Zorin 17.1 Installation issues on Lenovo P15 Gen 1

Hi all, brand new Zorin user here and tech beginner.

I have been attempting to install Zorin OS 17.1 on my Lenovo P15 Gen 1. My reason for doing so is privacy. I want an Open Source OS that does not have any back doors, spyware or client side scanning and linux seems to be the answer. (think of the new "Online Safety Bills" being introduced around the world!)

It has been hard. I am not very tech savvy at all. The Boot settings on Lenovo appear to be quite different to many other computers.

There is a pretty in depth Bios menu for this model and no immediately obvious place where you can select "Boot from USB". Somehow, I manged to do it though and did install Zorin OS onto the computer. Although I don't remember exactly how. I did notice that there were some additional steps in the start up process after the "Lenovo" logo and "Zorin" logos. Some menu with four options that I can't remember exactly what they said but timed out anyway and continued to load Zorin.

Having repeatedly received a notification when starting up Zorin that an important piece of software failed to install (I think a Lenovo driver) every time I started up the computer and loaded Zorin, on this occasion I selected one of the settings on that menu in start up. Immediately after it started up windows 11 and I found that everything was exactly as it was before I had installed Zorin. When I installed Zorin I selected for it to erase everything and install Zorin, so thought that Windows had gone along with all my data. But everything was there. Now when starting up the computer it is Windows that is booting by default and I can't change it.
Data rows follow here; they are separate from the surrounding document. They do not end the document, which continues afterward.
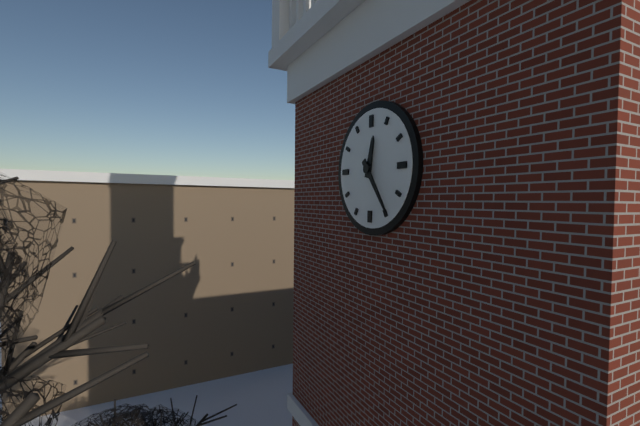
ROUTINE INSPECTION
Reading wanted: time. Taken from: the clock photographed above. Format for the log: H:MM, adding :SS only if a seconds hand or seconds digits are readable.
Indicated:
12:24
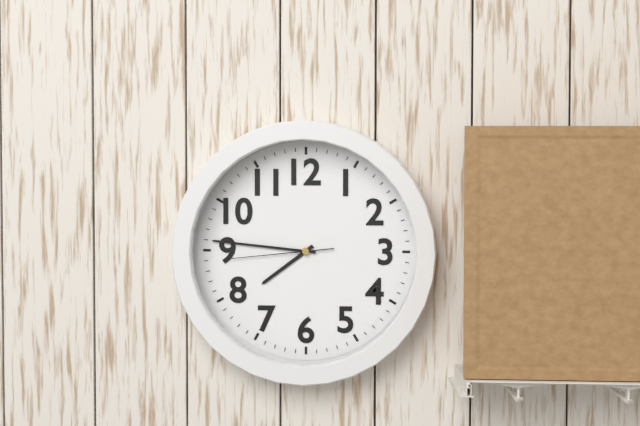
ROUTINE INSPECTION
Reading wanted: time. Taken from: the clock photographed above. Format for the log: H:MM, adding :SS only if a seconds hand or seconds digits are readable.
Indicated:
7:46:44
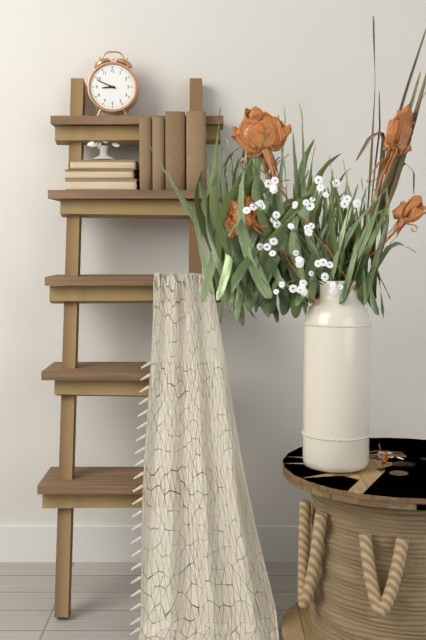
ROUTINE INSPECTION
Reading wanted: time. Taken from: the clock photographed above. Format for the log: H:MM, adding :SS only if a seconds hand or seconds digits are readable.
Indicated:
8:49
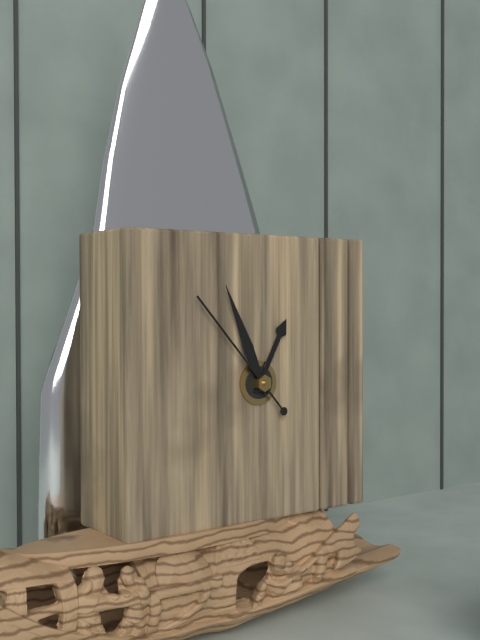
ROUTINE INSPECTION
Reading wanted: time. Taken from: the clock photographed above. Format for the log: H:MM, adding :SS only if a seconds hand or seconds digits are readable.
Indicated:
12:56:53
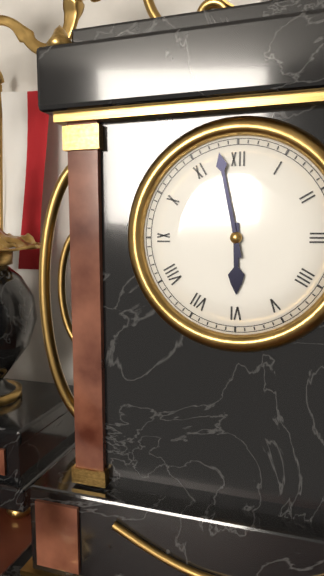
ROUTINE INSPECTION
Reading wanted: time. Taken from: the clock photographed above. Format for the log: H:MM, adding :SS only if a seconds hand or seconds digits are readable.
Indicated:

So basically. How do I install Zorin and remove Windows properly on a Lenovo P15 gen 1?

Ideally I would love to keep my Zorin installation as I have customised it and have some files on there already, but can sacrifice if necessary. I don't want Windows or any proprietary OS (and preferably software) on the computer and just want Zorin running. Perhaps as a back up I would have Windows in a VM, but not on the machine itself whether as the main OS, back up or dual boot.

There are times in life when we muddle through with uncertainty and still make it through. This is a fine thing, we made it through after-all. But it can reenforce the idea that we got lucky.
It is important to believe in yourself and understand that you are capable and able to learn a new system. However daunting it may look at first, like driving a car or taking a new class, we make it through by learning and adapting, not with luck.

When you boot into the BIOS Settings of your computer, there should be a tab marked Boot. You can select which option to boot from in that tab. Zorin OS may show up there simply as "Ubuntu".
Can you check if you can access this?

Hi, thanks for the encouraging words. So basically, when I start up the computer I see the Lenovo screen with it saying "To interrupt normal set up press enter" (or something similar".

I press enter or press F1 and I get to the Set Up screen. Like that shown in this video:

But what I don't understand is why when I selected install "Erase Disk and install Zorin OS" why my entire Windows 11 OS and all my data has been preserved.

And why it now defaults back to that on start up?

How do I install this properly and remove Windows 11 along with everything else? And is there any way to do so by keep my current Zorin set up in tact?

Would it be necessary to remove the current Zorin set up to resolve the failed driver installation notification I keep getting and to remove the additional steps shown in the start up process?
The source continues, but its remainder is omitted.